(Listing from a dataset)
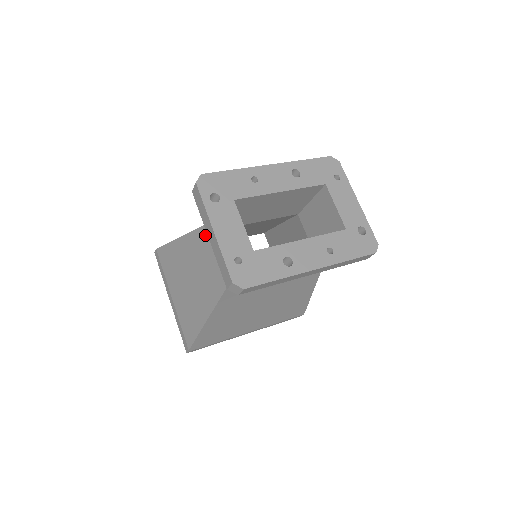
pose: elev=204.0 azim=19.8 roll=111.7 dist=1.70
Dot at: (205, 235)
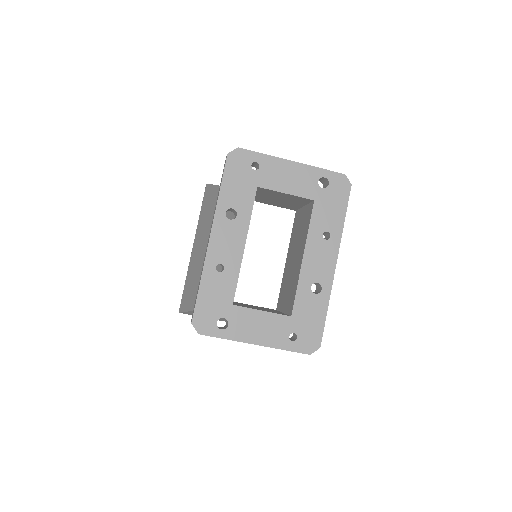
Dot at: occluded
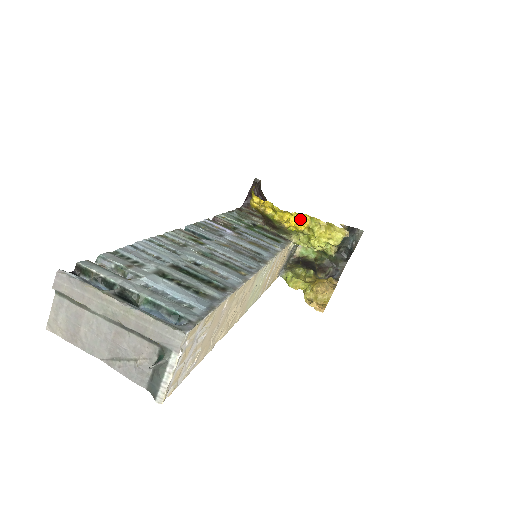
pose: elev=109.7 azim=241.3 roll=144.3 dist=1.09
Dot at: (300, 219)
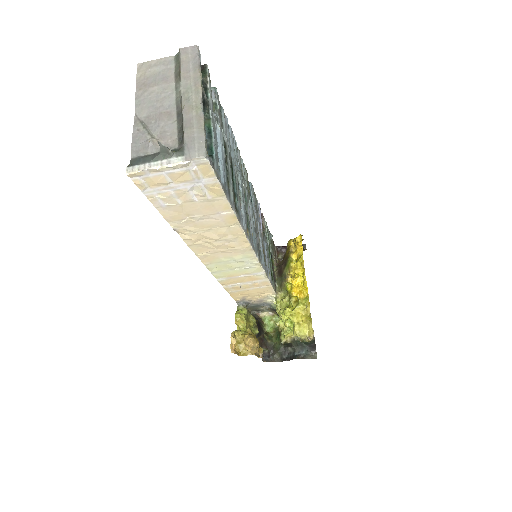
Dot at: (301, 288)
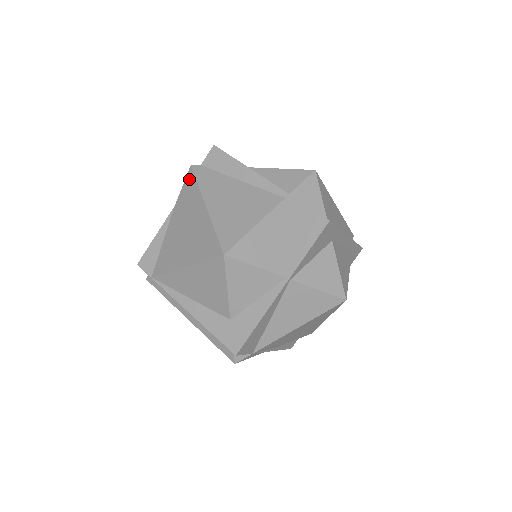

- **Task brief**
Locate every line in the listing above that contains the string "pose", treating uppercase and lowercase as different, and copy each of those lines.

- **Solution to the problem**
pose: elev=204.0 azim=19.8 roll=111.7 dist=1.70
pose: elev=109.7 azim=241.3 roll=144.3 dist=1.09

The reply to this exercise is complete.